Vivienne Westwood's fashion show
Information
Presentation of Vivienne Westwood's collection, in the context of the ready-to-wear fashion shows in Paris. Godmother of punk fashion, Vivienne Westwood twists traditional outfit rules to make an eccentric and provocative collection that is especially appealing to Nina Hagen.
Context
The great priestess of punk, the subversive and anti-conformist movement, Vivienne Westwood (born in 1941) began her career as a teacher, an institutional job if ever there was one. She did this until 1971 until her second husband, Malcolm McLaren decided to open a clothes boutique in London where she sold her first creations. McLaren was an rock group agent, for groups like the New York Dolls, precursors to a style that mixed sexual provocation with rejection of bourgeois values. He decided to import it to the United Kingdom and his shop would become more than a simple business, one of the punk laboratories of London.
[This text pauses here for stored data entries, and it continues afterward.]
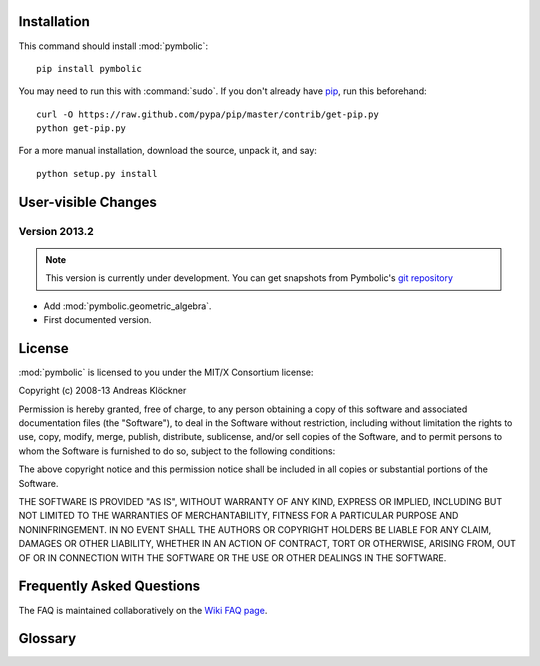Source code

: Installation
============

This command should install :mod:`pymbolic`::

    pip install pymbolic

You may need to run this with :command:`sudo`.
If you don't already have `pip <https://pypi.python.org/pypi/pip>`_,
run this beforehand::

    curl -O https://raw.github.com/pypa/pip/master/contrib/get-pip.py
    python get-pip.py

For a more manual installation, download the source, unpack it,
and say::

    python setup.py install

User-visible Changes
====================

Version 2013.2
--------------

.. note::

    This version is currently under development. You can get snapshots from
    Pymbolic's `git repository <https://github.com/inducer/pymbolic>`_

* Add :mod:`pymbolic.geometric_algebra`.
* First documented version.

.. _license:

License
=======

:mod:`pymbolic` is licensed to you under the MIT/X Consortium license:

Copyright (c) 2008-13 Andreas Klöckner

Permission is hereby granted, free of charge, to any person
obtaining a copy of this software and associated documentation
files (the "Software"), to deal in the Software without
restriction, including without limitation the rights to use,
copy, modify, merge, publish, distribute, sublicense, and/or sell
copies of the Software, and to permit persons to whom the
Software is furnished to do so, subject to the following
conditions:

The above copyright notice and this permission notice shall be
included in all copies or substantial portions of the Software.

THE SOFTWARE IS PROVIDED "AS IS", WITHOUT WARRANTY OF ANY KIND,
EXPRESS OR IMPLIED, INCLUDING BUT NOT LIMITED TO THE WARRANTIES
OF MERCHANTABILITY, FITNESS FOR A PARTICULAR PURPOSE AND
NONINFRINGEMENT. IN NO EVENT SHALL THE AUTHORS OR COPYRIGHT
HOLDERS BE LIABLE FOR ANY CLAIM, DAMAGES OR OTHER LIABILITY,
WHETHER IN AN ACTION OF CONTRACT, TORT OR OTHERWISE, ARISING
FROM, OUT OF OR IN CONNECTION WITH THE SOFTWARE OR THE USE OR
OTHER DEALINGS IN THE SOFTWARE.

Frequently Asked Questions
==========================

The FAQ is maintained collaboratively on the
`Wiki FAQ page <http://wiki.tiker.net/Pymbolic/FrequentlyAskedQuestions>`_.

Glossary
========

.. glossary::

    mix-in
        See `Wikipedia article <https://en.wikipedia.org/wiki/Mixin>`_.

        Be sure to mention the mix-in before the base classe being mixed in the
        list of base classes. This way, the mix-in can override base class
        behavior.
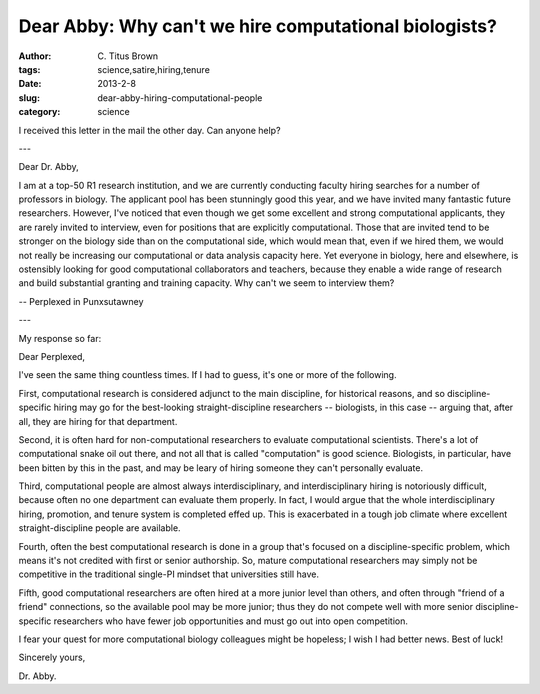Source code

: Dear Abby: Why can't we hire computational biologists?
######################################################

:author: C\. Titus Brown
:tags: science,satire,hiring,tenure
:date: 2013-2-8
:slug: dear-abby-hiring-computational-people
:category: science

I received this letter in the mail the other day.  Can anyone help?

---

Dear Dr. Abby,

I am at a top-50 R1 research institution, and we are currently
conducting faculty hiring searches for a number of professors in
biology.  The applicant pool has been stunningly good this year, and
we have invited many fantastic future researchers.  However, I've
noticed that even though we get some excellent and strong
computational applicants, they are rarely invited to interview, even
for positions that are explicitly computational.  Those that are
invited tend to be stronger on the biology side than on the
computational side, which would mean that, even if we hired them, we
would not really be increasing our computational or data analysis
capacity here.  Yet everyone in biology, here and elsewhere, is
ostensibly looking for good computational collaborators and teachers,
because they enable a wide range of research and build substantial
granting and training capacity. Why can't we seem to interview them?

-- Perplexed in Punxsutawney

---

My response so far:

Dear Perplexed,

I've seen the same thing countless times.  If I had to guess, it's one
or more of the following.

First, computational research is considered adjunct to the main
discipline, for historical reasons, and so discipline-specific hiring
may go for the best-looking straight-discipline researchers --
biologists, in this case -- arguing that, after all, they are hiring
for that department.

Second, it is often hard for non-computational researchers to evaluate 
computational scientists.  There's a lot of computational snake oil out
there, and not all that is called "computation" is good science.
Biologists, in particular, have been bitten by this in the past, and
may be leary of hiring someone they can't personally evaluate.

Third, computational people are almost always interdisciplinary, and
interdisciplinary hiring is notoriously difficult, because often no
one department can evaluate them properly.  In fact, I would argue
that the whole interdisciplinary hiring, promotion, and tenure system
is completed effed up.  This is exacerbated in a tough job climate
where excellent straight-discipline people are available.

Fourth, often the best computational research is done in a group
that's focused on a discipline-specific problem, which means it's not
credited with first or senior authorship.  So, mature computational
researchers may simply not be competitive in the traditional single-PI
mindset that universities still have.

Fifth, good computational researchers are often hired at a more junior
level than others, and often through "friend of a friend" connections,
so the available pool may be more junior; thus they do not compete well
with more senior discipline-specific researchers who have fewer job
opportunities and must go out into open competition.

I fear your quest for more computational biology colleagues might be
hopeless; I wish I had better news.  Best of luck!

Sincerely yours,

Dr. Abby.
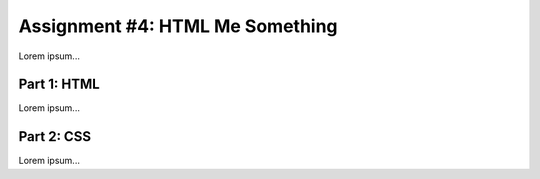 .. _html-me-something:

Assignment #4: HTML Me Something
================================

Lorem ipsum...

Part 1: HTML
------------

Lorem ipsum...

Part 2: CSS
-----------

Lorem ipsum...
His brand, which evolved over the years, carried nihilist and anti-establishment messages: "Let it Rock, "Too fast to live, too young to die", "Sex", or "World's End". Politicised, Vivienne Westwood was influenced by situationists and found herself with the Sex-Pistols who she clothed, publicists of her clothes as well as her ideas. Slashed T-shirts, dog collars and pinned leather became classics of her wardrobe, to which she then added Victorian corsets, dizzying platforms and tartan miniskirts, in a rebellious affront to British clothing conventions. That didn't stop her from being elected three times as the British Stylist of the year in 1990, 1991 and in 2001, influencing a number of fashion designers like Jean-Paul Gaultier.